LME tin rallies on renewed Myanmar disruption fears, Indonesian export constraints

  • Supply disruption fuels speculation
  • Inventories edge down w-o-w

Tin prices on the London Metal Exchange (LME) gained 13% in the week ended 27 February 2026. LME tin prices climbed sharply w-o-w, driven by renewed Myanmar supply concerns, earlier Indonesian export constraints, and speculative fund activity, even as physical demand recovery and spot market participation remained relatively subdued.

Pricing, inventory trends

LME tin prices averaged $51,994/tonne (t) in the week ended 27 February, marking an $6,098/t or 13% rise w-o-w from the previous week. The week began with prices at $47,475/t, which inched up to around $52,920/t mid-week and then closed at $57,175/t.

Meanwhile, tin inventories at LME-registered warehouses fell marginally to 7,627 t from 7,657 t in the previous week.

Factors impacting prices

LME tin prices moved higher w-o-w, supported primarily by renewed market concerns over potential disruptions to Myanmar’s tin ore supply. Speculative interest intensified after news of conflict developments in Myanmar, prompting funds to push the three-month contract higher. Although the actual conflict area remains far from the main tin-producing Wa region and the direct short-term impact on supply appears limited, the headlines were sufficient to reignite risk premiums in the market and drive futures prices upward.

On the overseas supply side, earlier constraints stemming from Indonesia’s January RKAB quota approvals had sharply reduced exports, tightening near-term availability. While exports have since shown signs of recovery in February, the previous decline — particularly the significant m-o-m drop — continued to lend support to prices by reinforcing perceptions of supply-side vulnerability. At the same time, strong exports to China highlighted steady regional demand flows, further underpinning market sentiment.

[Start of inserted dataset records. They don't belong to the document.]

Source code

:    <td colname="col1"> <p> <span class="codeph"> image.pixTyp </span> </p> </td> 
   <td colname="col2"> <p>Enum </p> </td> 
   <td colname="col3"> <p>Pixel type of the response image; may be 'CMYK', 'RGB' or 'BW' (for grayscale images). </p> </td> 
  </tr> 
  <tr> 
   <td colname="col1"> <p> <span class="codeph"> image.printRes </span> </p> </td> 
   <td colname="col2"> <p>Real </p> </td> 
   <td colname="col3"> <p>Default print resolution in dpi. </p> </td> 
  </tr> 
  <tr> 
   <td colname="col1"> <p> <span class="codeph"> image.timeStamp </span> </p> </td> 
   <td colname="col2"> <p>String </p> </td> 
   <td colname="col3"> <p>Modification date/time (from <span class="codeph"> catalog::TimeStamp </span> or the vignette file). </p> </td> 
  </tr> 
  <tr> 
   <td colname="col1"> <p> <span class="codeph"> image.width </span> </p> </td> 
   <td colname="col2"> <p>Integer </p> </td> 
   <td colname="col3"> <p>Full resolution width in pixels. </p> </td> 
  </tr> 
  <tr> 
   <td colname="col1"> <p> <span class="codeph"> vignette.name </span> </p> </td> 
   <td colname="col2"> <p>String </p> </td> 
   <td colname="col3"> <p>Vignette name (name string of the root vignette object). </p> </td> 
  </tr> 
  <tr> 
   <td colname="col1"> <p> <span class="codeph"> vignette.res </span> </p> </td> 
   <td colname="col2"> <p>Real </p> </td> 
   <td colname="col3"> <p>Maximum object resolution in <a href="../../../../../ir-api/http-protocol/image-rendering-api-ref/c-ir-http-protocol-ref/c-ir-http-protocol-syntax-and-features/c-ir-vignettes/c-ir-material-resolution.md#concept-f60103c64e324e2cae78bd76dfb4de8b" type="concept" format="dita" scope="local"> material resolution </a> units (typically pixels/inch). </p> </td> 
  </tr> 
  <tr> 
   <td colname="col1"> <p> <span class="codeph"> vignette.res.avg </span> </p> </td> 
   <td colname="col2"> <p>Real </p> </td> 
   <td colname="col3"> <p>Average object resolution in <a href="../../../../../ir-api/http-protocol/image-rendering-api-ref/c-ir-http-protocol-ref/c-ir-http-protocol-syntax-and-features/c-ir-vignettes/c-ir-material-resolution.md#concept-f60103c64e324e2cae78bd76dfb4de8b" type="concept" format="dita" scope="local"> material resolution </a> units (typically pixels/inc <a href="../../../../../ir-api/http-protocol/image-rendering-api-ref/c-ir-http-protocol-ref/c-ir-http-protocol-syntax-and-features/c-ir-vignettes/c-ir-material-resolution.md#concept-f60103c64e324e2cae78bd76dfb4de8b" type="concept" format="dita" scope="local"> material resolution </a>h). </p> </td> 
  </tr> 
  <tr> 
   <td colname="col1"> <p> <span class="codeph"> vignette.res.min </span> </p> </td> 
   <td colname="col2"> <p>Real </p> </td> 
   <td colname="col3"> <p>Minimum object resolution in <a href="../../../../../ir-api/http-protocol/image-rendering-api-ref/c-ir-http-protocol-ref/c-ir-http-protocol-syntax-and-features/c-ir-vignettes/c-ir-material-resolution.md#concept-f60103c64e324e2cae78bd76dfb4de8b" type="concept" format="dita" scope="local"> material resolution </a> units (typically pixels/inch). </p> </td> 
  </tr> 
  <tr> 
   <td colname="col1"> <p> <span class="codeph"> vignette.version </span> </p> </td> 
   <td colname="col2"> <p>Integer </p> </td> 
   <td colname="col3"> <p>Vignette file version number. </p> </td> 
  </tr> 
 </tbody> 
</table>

Domestically, elevated prices have tempered spot market activity, as downstream enterprises have been slow to fully resume operations following the holiday period. Tin prices rising above the RMB 430,000/t level suppressed immediate restocking interest, with many consumers opting to digest existing inventories. Despite relatively slow physical circulation and limited visible destocking, macro sentiment and event-driven trading dominated price direction, encouraging active fund participation and keeping prices elevated.

Outlook

Tin prices are likely to remain elevated in the near term, supported by lingering Myanmar-related risk premiums and still-tight visible inventories. However, with Indonesian exports normalising and downstream Chinese demand only gradually recovering post-holiday, upside momentum may slow. If spot transactions fail to improve above RMB 430,000/t, profit-taking could trigger short-term volatility and a technical pullback.